Power steering can also be a bad thing, Phil. Our half cabs a Percy Main were well maintained, and although heavier, they were perfectly acceptable, and at least they had ‘feel’ whereas the MK1 National was a nightmare on a wet or slippery road. Half the time you didn’t have a clue where the wheels were pointing, and it was more by luck than judgement if you went in the direction you intended to go.

Ronnie Hoye

21/12/13 – 08:32

Only drove a Mk1 National once in good conditions. Light and vague sums up the handling!

David Oldfield

21/12/13 – 13:58

A bendy is even worse, gents! Imagine putting the foot down for a standing start on a frosty morning, and seeing – via your mirrors – the back end advancing sideways towards the wall of a nearby property, while the front end just sits there. I know of one instance in Southampton and I’m sure it isn’t unique . . .

Pete Davies

21/12/13 – 13:58

Notwithstanding all the supposed development work and the well publicised testing in near arctic and sub tropical climes, the National MkI was appallingly unbalanced design with very poor front/back weight distribution. Its one saving grace was the almost indestructible bodywork. Some of the early 11.3 metre production examples went to London Country who, despite the dual door configuration, put the things on the Stevenage Superbus, thereby applying to that ‘premium’ service its first kiss of death. Hatfield and Dunton Green garages were next to receive these bundles of joy for local bus routes. By now Leyland had relaxed its rigid stance and agreed to produce a single door option, and, despite the ultra basic bus seating, a batch of these gems went on Green Line routes 721. 706 and 711. I never drove a National; at this time I worked in the LCBS HQ next to Reigate Garage, where the vicissitudes of the LN were well known. The introduction of these things coincided with a spell of extremely hot weather which caused some kind of meltdown in the gear selection/control mechanism. Also, the misconceived microswitches in the engine cover required someone to push the back panel hard to enable engine starting – it was said that the National was the only bus that needed a boot up the backside to make it go. I did often ride on these early Nationals, and found them to be utterly nasty. Drivers had never experienced such rapid engine acceleration before, and progress consisted of a succession of savage starts and violent stops. The body roll on corners was extreme, requiring passengers to clutch at the handrails to avoid being deposited in the gangway. The very light steering coupled with the long rear overhang behind the back wheels led to a spate of rear end collisions due to the backswing. The much hyped heating system, the rearward pod roof location of which added to the weight imbalance of the design, must have been created by someone with no knowledge of simple physics, since hot air rises everywhere except, apparently, in Leyland, Lancashire. The roof interior soon became Henry Ford’s preferred colour. Certainly the National did improve with time, but the 500 series engine was always a lemon. The MkII addressed several of the problems, but it could never match up to the Bristol RE that Stokes deliberately killed off to boost National sales.

Stored dataset entries:
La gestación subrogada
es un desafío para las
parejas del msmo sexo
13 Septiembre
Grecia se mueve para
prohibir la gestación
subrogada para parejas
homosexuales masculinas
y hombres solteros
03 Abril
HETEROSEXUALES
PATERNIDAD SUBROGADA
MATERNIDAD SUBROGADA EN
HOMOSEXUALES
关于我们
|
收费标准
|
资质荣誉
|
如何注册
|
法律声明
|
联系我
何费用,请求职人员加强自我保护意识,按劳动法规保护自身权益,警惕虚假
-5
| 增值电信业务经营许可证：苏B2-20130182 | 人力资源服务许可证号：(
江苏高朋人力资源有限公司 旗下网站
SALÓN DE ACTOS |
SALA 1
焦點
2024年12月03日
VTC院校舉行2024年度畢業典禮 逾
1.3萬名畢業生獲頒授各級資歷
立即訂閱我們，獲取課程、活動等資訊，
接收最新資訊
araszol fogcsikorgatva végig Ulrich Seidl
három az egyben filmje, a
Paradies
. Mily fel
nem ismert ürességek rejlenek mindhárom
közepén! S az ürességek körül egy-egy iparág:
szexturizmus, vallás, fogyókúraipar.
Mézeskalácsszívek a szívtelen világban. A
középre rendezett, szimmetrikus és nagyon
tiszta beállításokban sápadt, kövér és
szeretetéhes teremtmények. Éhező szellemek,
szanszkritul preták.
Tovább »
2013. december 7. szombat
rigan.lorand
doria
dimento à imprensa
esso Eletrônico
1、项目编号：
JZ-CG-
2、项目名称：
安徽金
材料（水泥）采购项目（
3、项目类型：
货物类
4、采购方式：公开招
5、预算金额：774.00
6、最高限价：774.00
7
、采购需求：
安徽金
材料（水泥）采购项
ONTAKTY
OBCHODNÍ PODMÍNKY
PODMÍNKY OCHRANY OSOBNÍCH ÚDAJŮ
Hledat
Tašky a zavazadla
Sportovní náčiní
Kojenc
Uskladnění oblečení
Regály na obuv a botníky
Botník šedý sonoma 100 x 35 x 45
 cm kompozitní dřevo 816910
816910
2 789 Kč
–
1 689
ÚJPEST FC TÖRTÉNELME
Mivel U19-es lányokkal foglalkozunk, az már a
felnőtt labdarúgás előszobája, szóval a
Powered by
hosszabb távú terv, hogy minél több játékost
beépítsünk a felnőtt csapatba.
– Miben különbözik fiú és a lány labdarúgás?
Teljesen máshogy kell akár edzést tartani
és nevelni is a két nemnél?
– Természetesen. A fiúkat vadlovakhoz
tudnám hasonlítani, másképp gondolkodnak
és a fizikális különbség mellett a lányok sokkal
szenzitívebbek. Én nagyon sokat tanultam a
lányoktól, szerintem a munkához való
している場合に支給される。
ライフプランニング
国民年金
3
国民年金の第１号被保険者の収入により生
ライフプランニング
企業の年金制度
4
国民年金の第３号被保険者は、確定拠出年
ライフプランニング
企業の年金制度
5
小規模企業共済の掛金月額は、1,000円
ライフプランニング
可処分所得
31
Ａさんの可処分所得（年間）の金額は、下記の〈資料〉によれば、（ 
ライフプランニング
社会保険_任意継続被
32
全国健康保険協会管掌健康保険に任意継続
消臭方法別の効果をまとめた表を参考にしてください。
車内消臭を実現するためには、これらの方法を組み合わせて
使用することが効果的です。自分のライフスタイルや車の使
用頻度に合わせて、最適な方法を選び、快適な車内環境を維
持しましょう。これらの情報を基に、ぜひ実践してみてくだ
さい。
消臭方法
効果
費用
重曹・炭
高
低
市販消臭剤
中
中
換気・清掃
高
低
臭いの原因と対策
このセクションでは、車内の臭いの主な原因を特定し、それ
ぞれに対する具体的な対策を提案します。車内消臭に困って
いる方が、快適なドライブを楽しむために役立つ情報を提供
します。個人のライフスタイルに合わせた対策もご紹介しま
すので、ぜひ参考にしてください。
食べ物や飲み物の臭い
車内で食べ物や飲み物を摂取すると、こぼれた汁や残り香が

* Apply what you read *
A) According to the comments on the National bus, what was the National MkI's one saving grace?
B) For each statement below, say yes or no to whether it agrees with the comments on the National bus, and quote the words that decide it. (i) The author of the longest comment drove a National. (ii) The MkII addressed several of the problems. (iii) The body roll on corners in the early Nationals was mild.

* Your responses *
A) Its one saving grace was the almost indestructible bodywork.

B)
(i) No: "I never drove a National"
(ii) Yes: "The MkII addressed several of the problems"
(iii) No: "The body roll on corners was extreme"